To ensure compliance with legal, official and contractual requirements and to safeguard the protection of customer information and CENIT's own information, an information security management system was installed based on ISO/IEC 27001:2013. ISO 27001 is an internationally recognized standard and involves a systematic process‐based approach for implementing an information security management system that takes into account both the technology and the employees while at the same time establishing a continuous monitoring and optimization process.

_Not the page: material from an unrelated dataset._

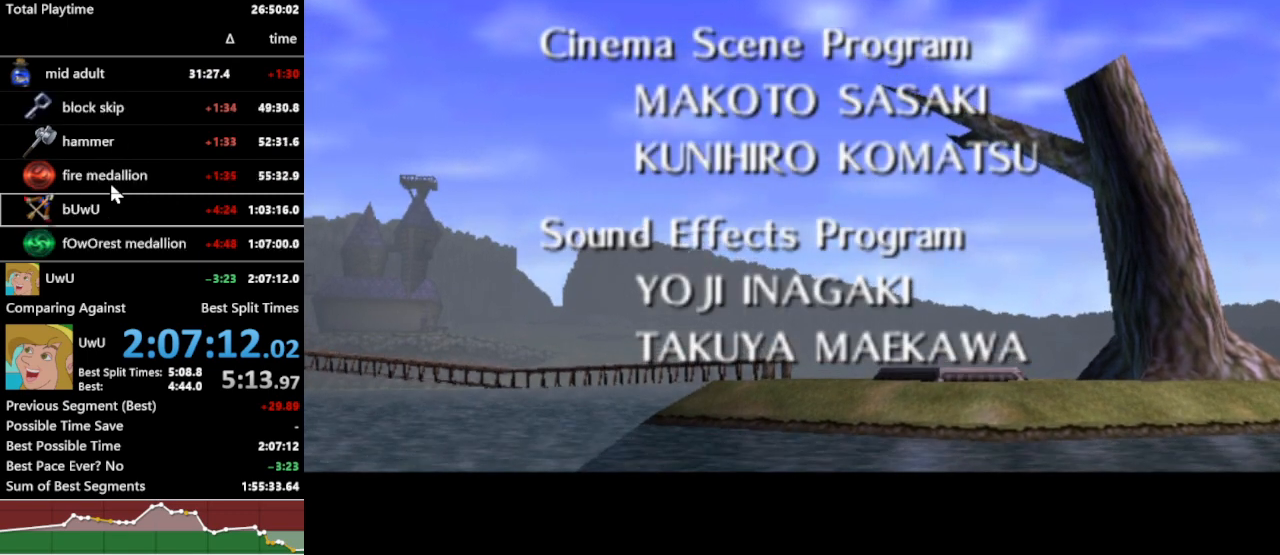
{"buttons": ["R1"], "left_stick": "center", "right_stick": "center", "events": []}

The information security management system is thus a combination of a management system and specific measures, such as physical and personnel safety, the security of IT operations as well as physical and virtual access protection.
The employees are informed of current company developments at information events that take place at regular intervals. The information required for day‐to‐day business is communicated either at regular meetings or during individual meetings. Open communication that is based on dialog is valued.
Compliance with the requirements of ISO/IEC 27001:2013 is assessed annually, both by internal audits and by an independent external certification body.
Out of all opportunities and risks identified, those areas that currently could have a material positive or negative impact on the assets and liabilities, financial position and financial performance in the forecast period are described below. Pursuant to the aforementioned assessment based on the expected loss of consolidated earnings, the corresponding classification of the expected loss caused by the risk that remains after taking countermeasuresisstated for the following risks.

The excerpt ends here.